The Trump administration itself is split on the effectiveness of the tariffs, and, unlike Congress, the president “cares less about data,” so businesses should go directly to Congress with their concerns, the trade executive said. Photo credit: Shutterstock.com.
U.S. companies must tell Congress how damaging the Trump administration’s proposed 25 percent tariffs on imports from China will be to their businesses because going directly to the president probably will not be effective, an industry expert on China said Saturday.
“Your stories can make a difference,” Erin Ennis, vice-president of the US-China Business Council, told the Western Cargo Conference of freight forwarders and customs brokers. The administration itself is split on the effectiveness of the tariffs, and, unlike Congress, the president “cares less about data,” so businesses should go directly to Congress with their concerns, she said.

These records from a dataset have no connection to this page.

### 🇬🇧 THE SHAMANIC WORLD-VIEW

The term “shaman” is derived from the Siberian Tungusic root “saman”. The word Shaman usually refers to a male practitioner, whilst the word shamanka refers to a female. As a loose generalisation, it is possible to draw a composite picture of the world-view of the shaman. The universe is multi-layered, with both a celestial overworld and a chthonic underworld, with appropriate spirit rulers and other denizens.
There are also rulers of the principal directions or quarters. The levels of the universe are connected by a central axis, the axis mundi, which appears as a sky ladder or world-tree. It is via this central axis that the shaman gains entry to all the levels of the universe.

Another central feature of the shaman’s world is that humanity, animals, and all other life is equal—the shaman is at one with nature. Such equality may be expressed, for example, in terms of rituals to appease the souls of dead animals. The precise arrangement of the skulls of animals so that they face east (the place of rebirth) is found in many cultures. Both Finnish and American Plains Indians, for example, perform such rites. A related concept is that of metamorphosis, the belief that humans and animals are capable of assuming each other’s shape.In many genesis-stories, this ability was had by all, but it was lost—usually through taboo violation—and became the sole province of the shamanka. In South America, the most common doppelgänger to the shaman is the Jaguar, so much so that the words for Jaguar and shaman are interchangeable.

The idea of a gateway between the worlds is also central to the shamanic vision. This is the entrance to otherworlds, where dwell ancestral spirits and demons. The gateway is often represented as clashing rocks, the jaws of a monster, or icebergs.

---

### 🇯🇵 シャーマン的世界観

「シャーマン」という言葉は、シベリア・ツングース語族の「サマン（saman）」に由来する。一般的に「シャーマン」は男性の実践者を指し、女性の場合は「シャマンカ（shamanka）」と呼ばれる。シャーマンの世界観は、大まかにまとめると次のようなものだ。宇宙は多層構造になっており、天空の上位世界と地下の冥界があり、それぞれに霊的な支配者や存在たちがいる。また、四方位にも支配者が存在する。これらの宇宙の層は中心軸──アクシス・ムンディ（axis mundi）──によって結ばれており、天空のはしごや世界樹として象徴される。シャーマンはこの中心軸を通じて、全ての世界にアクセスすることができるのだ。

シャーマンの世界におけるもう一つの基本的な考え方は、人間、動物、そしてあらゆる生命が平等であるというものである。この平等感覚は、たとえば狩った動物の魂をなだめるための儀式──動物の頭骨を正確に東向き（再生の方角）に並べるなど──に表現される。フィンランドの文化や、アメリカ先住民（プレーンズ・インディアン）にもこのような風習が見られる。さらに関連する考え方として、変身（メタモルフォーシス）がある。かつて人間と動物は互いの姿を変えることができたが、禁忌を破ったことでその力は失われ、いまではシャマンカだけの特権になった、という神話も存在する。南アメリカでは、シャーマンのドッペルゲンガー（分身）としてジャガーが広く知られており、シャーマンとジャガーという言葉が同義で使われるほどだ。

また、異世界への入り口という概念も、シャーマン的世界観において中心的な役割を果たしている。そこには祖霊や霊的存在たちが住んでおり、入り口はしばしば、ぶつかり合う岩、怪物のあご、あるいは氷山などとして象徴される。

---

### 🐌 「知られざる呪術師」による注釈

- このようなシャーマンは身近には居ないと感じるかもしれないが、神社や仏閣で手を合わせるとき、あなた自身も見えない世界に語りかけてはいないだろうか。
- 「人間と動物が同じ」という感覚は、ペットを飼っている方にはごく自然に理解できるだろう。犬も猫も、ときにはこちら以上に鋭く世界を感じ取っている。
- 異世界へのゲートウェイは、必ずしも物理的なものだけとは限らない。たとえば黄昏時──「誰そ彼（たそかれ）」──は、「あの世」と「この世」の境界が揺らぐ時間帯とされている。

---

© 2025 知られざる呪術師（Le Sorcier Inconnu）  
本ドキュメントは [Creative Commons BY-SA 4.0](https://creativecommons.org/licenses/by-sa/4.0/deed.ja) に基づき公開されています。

The existing Section 301 tariffs of 10 percent on about 1,300 product classifications are already causing prices on some consumer goods and manufacturing inputs to rise, but the strengthening dollar and weakening yuan are offsetting the duties to a degree. (The dollar traded Monday at 6.94 yuan to the dollar – stronger than the 6.30 yuan rate in March 2018.) However, most businesses will be unable to offset or absorb the proposed increase to 25 percent scheduled to take effect on Jan. 1, she said.
Although the import duties totaling $267 billion are ostensibly intended to make China back off on its unfair trade practices, such as forcing US companies to transfer technology to China as a condition for doing business there, there is no clearly stated end game. “Maybe the tariffs themselves are the goal,” she said.
The president seems to be receiving contradictory advice from within his own administration, with one camp urging him not to move forward with the 25 percent duties. A second faction is saying “we’re okay with higher prices,” if the tariffs lead to a demonstrable change in China’s trade policy, she said.
In a global economy, China has non-US trade options
In a global economy, if China finds US tariffs to be too onerous, they will simply ramp up their trade ties with countries they find to be more reliable. “You can’t do it unilaterally. Europe and Japan look much better today because they are reliable and we’re not,” she said.
Despite attempts by cabinet-level officials to negotiate agreements, China is wary that the president even listens to them. Ennis noted how Commerce Secretary Wilbur Ross earlier this year thought he had reached a deal with China on steel, but the president rejected it. The risk to China is no matter what it agrees to, Trump will reject the deal, she said.
None of this bodes well for his meeting scheduled for Nov. 29 with China President Xi Jinping at the G-20 summit in Buenos Aires, Ennis said. “There is no one policy in Washington on China,” she said.
Paul Bingham, economic consultant with Hackett Associates, said it can be argued that the continuing trade war could be counter-productive to the administration’s efforts to reduce the trade deficit with China. Economic growth in China is slowing to about 6.5 percent because of an aging population and the government’s attempts to reduce debt. If the yuan continues to weaken while the dollar strengthens, Chinese products will be cheaper for Americans to purchase, somewhat offsetting the impact of the tariffs.
Furthermore, the growing middle class in China and elsewhere in Asia will provide increased opportunities for US exports, but China’s retaliatory actions due to US tariffs on its goods could result in exports from other countries being more competitive in China, Bingham said.
Trading with China has always been challenging, Ennis said, because the country is so large that its leaders feel they should be able to do what they want to do. However, that does not mean that China is impossible to negotiate with, especially if some issues that are important to the US are also in China’s self interest to pursue. As China moves from being a low-cost assembler of goods to a developer of technology, Chinese leaders should find that it is in the country’s interest to protect its intellectual property. Therefore, hard-liners in the Trump administration who see negotiations as a sign of weakness may be wrong. “I think talk gets a bad rap,” she said.
Ennis urged US business leaders to approach Congress “preferably before Jan. 1,” although she said no assurances can be given in the current environment in Washington. “Tell your stories, but prepare for the worst,” she said.